• _Collected data_
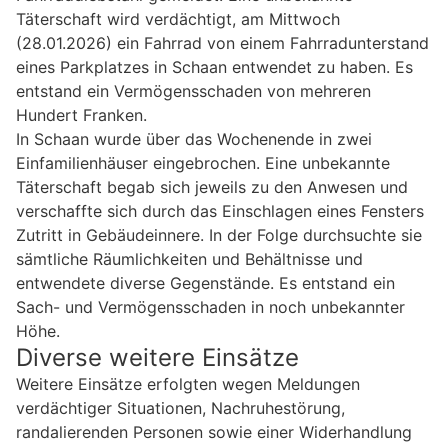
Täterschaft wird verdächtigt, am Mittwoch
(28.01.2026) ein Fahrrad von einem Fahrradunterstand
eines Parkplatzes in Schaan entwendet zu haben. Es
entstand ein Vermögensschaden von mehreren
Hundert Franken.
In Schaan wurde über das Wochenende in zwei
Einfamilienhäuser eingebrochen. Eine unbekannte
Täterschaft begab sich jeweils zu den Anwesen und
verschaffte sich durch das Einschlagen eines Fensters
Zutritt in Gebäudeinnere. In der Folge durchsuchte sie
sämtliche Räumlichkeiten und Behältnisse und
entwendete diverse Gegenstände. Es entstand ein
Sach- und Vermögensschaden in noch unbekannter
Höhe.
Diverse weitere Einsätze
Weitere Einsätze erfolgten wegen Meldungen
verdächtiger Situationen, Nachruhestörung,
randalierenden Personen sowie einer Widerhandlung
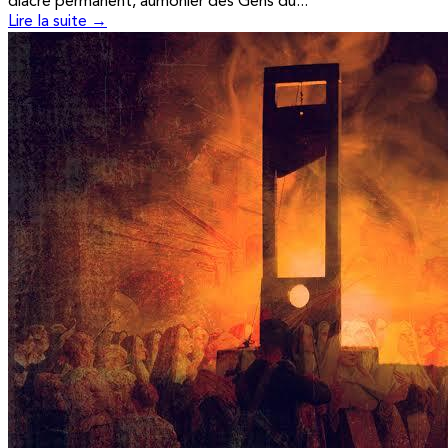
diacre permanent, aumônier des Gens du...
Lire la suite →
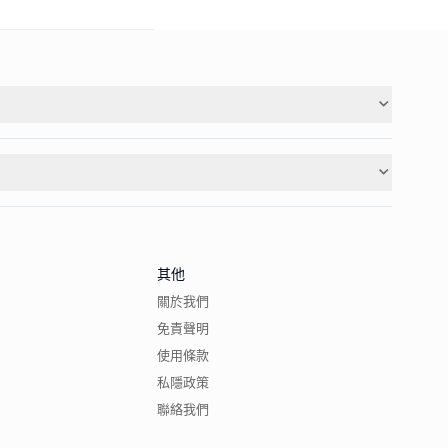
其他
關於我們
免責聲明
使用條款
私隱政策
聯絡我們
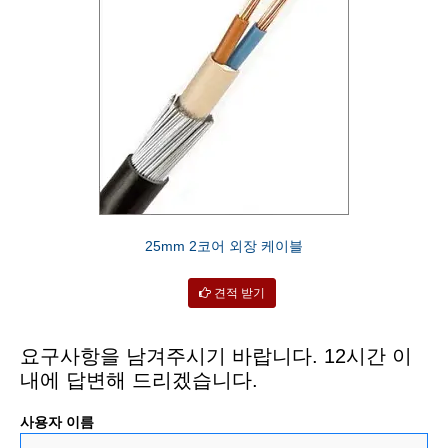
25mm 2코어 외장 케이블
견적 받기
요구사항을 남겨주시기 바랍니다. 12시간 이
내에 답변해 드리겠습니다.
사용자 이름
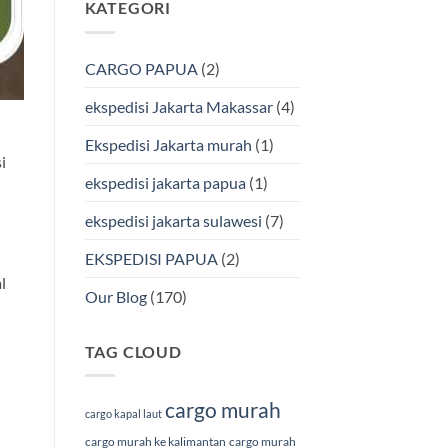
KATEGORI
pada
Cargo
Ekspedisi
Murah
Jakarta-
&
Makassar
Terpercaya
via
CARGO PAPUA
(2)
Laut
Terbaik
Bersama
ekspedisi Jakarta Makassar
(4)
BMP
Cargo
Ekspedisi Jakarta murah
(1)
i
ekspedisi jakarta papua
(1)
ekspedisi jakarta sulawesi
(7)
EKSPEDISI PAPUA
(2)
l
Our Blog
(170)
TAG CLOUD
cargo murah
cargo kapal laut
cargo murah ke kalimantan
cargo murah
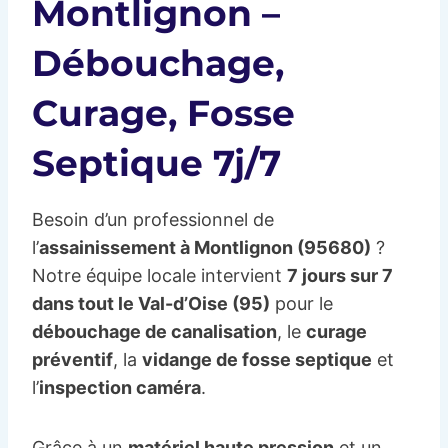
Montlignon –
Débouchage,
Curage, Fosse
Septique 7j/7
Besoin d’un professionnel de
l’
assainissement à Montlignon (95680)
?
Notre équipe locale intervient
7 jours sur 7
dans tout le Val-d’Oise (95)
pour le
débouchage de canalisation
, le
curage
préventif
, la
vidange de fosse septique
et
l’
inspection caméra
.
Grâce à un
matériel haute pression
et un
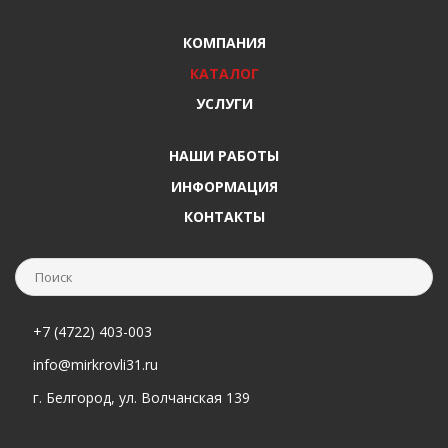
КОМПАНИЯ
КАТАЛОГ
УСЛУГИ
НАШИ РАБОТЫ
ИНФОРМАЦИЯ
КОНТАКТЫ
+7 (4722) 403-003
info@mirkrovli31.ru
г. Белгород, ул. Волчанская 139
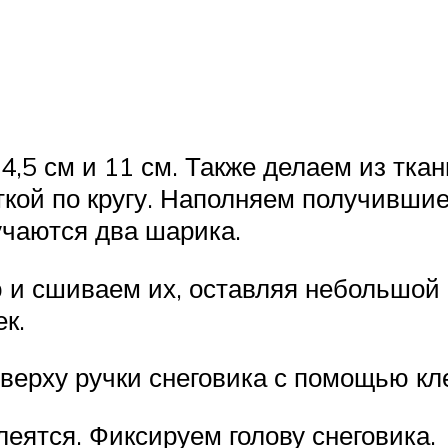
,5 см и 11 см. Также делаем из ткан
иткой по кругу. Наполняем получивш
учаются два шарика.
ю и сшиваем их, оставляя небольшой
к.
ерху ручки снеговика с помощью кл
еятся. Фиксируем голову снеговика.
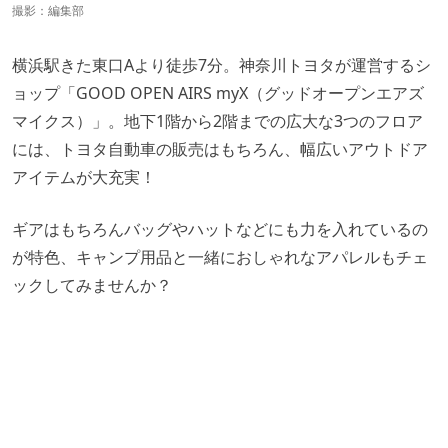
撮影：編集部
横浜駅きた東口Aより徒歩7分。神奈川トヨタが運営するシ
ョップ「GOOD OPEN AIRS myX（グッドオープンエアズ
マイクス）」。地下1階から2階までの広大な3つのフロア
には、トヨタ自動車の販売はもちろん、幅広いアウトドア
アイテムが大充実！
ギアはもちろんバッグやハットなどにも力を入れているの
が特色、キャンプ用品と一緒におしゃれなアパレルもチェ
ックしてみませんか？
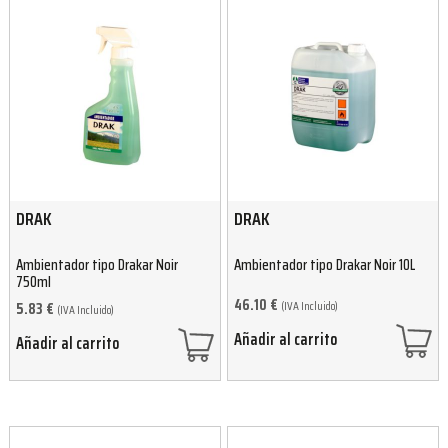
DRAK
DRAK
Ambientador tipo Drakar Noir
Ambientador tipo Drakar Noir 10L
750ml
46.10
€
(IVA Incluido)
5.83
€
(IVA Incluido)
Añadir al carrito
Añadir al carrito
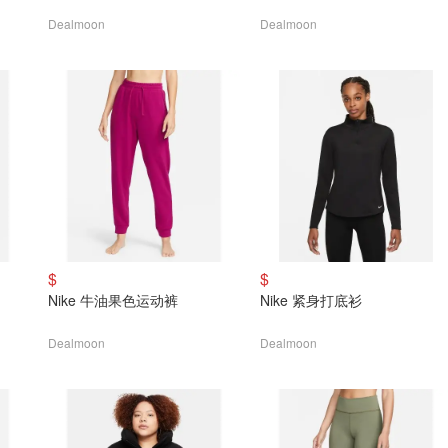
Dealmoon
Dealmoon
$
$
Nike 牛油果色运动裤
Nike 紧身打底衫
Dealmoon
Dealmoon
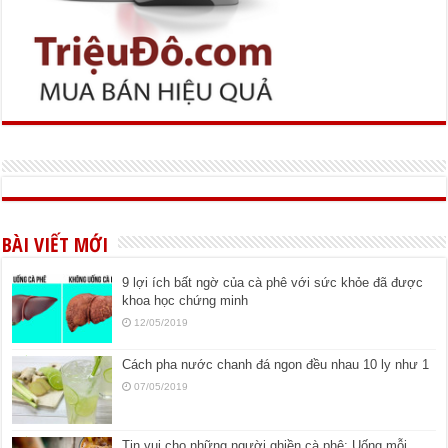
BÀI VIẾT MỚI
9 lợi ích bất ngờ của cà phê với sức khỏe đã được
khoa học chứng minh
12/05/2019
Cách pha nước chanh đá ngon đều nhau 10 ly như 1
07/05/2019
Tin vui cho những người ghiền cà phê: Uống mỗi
---
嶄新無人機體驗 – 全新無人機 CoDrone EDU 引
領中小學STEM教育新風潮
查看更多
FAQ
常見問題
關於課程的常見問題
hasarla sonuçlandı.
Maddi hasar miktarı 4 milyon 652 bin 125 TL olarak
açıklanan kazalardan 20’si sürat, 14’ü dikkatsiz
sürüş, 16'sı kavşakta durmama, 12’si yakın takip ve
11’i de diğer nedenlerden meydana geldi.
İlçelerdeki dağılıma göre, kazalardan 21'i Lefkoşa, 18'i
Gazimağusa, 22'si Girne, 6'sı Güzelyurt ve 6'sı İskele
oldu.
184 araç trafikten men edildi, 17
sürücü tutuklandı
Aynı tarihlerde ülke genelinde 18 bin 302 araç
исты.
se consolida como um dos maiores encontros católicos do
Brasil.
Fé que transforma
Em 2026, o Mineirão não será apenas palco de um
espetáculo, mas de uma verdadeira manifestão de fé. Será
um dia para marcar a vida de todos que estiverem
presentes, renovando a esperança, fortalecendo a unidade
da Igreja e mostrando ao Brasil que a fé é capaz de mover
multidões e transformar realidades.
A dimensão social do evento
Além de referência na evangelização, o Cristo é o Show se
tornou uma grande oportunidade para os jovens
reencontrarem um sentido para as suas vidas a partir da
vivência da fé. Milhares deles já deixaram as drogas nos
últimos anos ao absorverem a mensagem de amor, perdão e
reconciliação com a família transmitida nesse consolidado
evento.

• _The problem_
Once you have counted the lines of the data that contain the word "Vermögensschaden", please reply with that number alone.

• _Answer to this exercise_
2